Set task: Retype the records below from their first line through the line containing "genus: Elaphoglossum", with both of those lines included and every line unchanged.

Exercise inputs:
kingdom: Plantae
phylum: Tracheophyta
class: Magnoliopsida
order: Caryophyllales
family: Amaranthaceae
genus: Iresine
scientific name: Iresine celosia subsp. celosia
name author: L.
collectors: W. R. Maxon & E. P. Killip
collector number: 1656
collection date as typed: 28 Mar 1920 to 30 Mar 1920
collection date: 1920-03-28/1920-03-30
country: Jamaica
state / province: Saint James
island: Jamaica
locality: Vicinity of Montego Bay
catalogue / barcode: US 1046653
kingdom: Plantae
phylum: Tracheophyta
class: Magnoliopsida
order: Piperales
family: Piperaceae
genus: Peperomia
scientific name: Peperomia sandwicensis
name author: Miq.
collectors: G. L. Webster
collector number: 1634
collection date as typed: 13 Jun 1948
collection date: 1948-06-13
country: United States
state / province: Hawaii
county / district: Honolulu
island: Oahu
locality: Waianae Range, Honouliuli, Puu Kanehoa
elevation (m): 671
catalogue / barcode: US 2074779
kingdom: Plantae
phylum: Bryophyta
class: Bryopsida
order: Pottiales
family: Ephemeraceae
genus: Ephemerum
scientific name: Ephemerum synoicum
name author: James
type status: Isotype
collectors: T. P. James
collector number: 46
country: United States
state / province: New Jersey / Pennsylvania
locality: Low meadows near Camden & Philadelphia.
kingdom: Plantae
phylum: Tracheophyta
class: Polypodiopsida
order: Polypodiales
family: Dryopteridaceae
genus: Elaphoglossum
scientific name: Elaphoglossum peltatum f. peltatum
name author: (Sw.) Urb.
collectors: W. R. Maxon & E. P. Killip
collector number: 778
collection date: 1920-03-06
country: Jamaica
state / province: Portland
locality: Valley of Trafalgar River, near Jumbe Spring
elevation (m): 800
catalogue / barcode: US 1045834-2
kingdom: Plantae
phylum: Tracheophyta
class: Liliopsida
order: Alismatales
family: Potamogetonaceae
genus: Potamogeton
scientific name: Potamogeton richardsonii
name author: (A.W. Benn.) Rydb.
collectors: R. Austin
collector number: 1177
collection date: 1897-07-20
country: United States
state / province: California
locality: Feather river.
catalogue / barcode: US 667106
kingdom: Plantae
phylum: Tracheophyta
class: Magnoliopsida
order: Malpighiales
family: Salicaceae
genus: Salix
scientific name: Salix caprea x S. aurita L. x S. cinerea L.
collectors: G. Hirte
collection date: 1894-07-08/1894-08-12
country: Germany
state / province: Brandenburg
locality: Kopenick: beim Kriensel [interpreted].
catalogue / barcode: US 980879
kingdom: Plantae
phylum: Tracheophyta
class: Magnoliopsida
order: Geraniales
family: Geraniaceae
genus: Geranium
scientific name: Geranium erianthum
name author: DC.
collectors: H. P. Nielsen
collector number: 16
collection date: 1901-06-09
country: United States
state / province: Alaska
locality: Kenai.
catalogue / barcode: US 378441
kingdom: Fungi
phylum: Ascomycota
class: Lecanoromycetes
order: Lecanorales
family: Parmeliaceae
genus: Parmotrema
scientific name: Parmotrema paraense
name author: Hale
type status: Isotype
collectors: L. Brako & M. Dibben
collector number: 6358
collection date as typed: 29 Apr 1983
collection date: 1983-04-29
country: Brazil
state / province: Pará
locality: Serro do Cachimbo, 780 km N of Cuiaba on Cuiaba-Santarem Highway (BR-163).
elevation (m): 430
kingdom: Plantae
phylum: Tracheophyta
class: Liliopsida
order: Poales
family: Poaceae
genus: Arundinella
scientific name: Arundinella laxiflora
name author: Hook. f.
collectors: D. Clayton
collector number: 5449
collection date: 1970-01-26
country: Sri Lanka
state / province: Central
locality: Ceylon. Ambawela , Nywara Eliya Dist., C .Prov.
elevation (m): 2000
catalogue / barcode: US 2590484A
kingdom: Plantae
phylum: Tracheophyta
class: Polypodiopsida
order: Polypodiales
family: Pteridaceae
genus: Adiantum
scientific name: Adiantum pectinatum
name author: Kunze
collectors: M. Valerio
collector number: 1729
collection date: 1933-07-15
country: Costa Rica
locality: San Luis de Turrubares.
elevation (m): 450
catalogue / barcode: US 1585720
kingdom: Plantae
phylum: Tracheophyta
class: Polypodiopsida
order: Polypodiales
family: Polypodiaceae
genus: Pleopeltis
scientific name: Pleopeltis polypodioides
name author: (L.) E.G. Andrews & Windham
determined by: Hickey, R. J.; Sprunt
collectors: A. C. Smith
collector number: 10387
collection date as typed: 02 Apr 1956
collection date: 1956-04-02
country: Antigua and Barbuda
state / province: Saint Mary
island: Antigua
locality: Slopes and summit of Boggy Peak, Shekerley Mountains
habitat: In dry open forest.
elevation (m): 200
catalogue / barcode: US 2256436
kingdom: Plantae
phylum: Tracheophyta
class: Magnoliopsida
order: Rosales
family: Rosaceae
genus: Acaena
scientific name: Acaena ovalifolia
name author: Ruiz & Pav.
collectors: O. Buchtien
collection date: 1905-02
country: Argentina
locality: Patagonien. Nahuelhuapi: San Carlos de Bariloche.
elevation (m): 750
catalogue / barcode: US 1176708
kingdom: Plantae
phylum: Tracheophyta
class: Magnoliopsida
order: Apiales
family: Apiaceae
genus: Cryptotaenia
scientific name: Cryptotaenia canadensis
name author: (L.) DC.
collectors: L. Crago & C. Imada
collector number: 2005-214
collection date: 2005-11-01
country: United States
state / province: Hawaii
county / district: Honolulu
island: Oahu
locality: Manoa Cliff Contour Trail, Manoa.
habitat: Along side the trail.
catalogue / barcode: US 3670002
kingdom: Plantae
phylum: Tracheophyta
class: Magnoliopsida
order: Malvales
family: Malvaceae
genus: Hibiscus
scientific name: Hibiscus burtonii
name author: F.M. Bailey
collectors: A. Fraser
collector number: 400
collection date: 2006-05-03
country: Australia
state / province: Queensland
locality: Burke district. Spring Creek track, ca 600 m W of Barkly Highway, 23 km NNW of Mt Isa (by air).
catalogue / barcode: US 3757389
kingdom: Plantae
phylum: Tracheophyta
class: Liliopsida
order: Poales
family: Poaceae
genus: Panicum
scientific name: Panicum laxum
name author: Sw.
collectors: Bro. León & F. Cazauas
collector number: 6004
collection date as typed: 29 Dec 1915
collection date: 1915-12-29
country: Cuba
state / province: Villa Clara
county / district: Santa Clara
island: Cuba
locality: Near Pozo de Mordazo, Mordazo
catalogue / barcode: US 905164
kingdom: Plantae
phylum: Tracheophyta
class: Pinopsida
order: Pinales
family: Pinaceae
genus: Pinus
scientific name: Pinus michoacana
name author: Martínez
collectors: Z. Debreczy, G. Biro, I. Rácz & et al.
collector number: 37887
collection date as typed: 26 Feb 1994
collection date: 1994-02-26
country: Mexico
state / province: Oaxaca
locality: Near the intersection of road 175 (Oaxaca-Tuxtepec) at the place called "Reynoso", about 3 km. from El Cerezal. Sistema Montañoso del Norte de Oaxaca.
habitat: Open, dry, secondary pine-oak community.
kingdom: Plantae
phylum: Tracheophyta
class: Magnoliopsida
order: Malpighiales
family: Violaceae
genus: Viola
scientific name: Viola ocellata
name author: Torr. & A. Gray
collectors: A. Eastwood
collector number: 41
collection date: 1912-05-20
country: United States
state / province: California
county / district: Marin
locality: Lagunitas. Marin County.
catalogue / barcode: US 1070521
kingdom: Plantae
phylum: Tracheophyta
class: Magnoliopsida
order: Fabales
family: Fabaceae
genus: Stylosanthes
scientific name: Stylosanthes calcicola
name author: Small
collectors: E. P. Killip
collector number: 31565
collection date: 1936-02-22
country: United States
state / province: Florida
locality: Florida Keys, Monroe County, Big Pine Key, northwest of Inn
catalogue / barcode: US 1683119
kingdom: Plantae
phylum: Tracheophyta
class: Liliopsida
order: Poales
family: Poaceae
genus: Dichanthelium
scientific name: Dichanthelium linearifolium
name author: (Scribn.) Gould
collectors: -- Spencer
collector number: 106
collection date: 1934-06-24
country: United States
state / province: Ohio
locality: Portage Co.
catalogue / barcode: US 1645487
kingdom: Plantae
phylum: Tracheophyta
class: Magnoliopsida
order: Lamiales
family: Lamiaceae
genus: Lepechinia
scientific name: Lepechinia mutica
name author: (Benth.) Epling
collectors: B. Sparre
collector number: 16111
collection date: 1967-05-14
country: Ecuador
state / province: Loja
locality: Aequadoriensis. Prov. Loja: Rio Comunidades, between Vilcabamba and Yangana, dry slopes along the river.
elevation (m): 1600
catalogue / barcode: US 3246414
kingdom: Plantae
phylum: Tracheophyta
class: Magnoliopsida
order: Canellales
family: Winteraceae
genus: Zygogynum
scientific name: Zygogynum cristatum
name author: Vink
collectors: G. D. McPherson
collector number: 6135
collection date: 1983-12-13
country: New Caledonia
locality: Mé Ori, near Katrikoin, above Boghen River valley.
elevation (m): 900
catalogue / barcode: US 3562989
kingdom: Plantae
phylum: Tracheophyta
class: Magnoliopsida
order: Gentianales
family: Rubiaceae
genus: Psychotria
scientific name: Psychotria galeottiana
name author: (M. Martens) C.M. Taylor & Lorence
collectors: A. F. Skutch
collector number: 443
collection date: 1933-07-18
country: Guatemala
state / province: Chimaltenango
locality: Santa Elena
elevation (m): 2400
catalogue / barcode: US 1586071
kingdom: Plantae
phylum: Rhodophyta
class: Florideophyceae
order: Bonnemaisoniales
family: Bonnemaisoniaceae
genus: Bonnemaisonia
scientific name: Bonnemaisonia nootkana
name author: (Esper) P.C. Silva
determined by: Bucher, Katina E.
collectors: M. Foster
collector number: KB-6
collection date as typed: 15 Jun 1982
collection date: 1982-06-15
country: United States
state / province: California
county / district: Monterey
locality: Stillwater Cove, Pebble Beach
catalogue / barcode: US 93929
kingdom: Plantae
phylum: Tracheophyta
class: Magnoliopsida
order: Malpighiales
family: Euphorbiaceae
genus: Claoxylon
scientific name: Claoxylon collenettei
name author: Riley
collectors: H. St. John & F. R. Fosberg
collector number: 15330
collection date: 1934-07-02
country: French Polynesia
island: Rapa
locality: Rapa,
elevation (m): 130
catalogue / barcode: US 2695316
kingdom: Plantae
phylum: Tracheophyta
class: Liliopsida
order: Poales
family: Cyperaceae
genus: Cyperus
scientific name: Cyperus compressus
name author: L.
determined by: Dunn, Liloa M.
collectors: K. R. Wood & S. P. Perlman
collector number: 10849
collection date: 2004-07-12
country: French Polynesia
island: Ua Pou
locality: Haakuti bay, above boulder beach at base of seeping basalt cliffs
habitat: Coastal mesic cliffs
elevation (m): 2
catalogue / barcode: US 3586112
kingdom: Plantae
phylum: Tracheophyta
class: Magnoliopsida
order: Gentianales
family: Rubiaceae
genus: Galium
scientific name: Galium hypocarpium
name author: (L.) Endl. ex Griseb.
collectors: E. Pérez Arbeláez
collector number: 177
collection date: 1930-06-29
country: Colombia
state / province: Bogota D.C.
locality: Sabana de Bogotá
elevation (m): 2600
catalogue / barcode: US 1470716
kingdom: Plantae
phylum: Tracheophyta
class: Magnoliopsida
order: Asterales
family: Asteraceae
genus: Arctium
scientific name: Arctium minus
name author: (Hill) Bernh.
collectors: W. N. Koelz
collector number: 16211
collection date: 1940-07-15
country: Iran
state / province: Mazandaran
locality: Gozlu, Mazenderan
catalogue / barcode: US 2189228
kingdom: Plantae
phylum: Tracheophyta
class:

The output:
kingdom: Plantae
phylum: Tracheophyta
class: Magnoliopsida
order: Caryophyllales
family: Amaranthaceae
genus: Iresine
scientific name: Iresine celosia subsp. celosia
name author: L.
collectors: W. R. Maxon & E. P. Killip
collector number: 1656
collection date as typed: 28 Mar 1920 to 30 Mar 1920
collection date: 1920-03-28/1920-03-30
country: Jamaica
state / province: Saint James
island: Jamaica
locality: Vicinity of Montego Bay
catalogue / barcode: US 1046653
kingdom: Plantae
phylum: Tracheophyta
class: Magnoliopsida
order: Piperales
family: Piperaceae
genus: Peperomia
scientific name: Peperomia sandwicensis
name author: Miq.
collectors: G. L. Webster
collector number: 1634
collection date as typed: 13 Jun 1948
collection date: 1948-06-13
country: United States
state / province: Hawaii
county / district: Honolulu
island: Oahu
locality: Waianae Range, Honouliuli, Puu Kanehoa
elevation (m): 671
catalogue / barcode: US 2074779
kingdom: Plantae
phylum: Bryophyta
class: Bryopsida
order: Pottiales
family: Ephemeraceae
genus: Ephemerum
scientific name: Ephemerum synoicum
name author: James
type status: Isotype
collectors: T. P. James
collector number: 46
country: United States
state / province: New Jersey / Pennsylvania
locality: Low meadows near Camden & Philadelphia.
kingdom: Plantae
phylum: Tracheophyta
class: Polypodiopsida
order: Polypodiales
family: Dryopteridaceae
genus: Elaphoglossum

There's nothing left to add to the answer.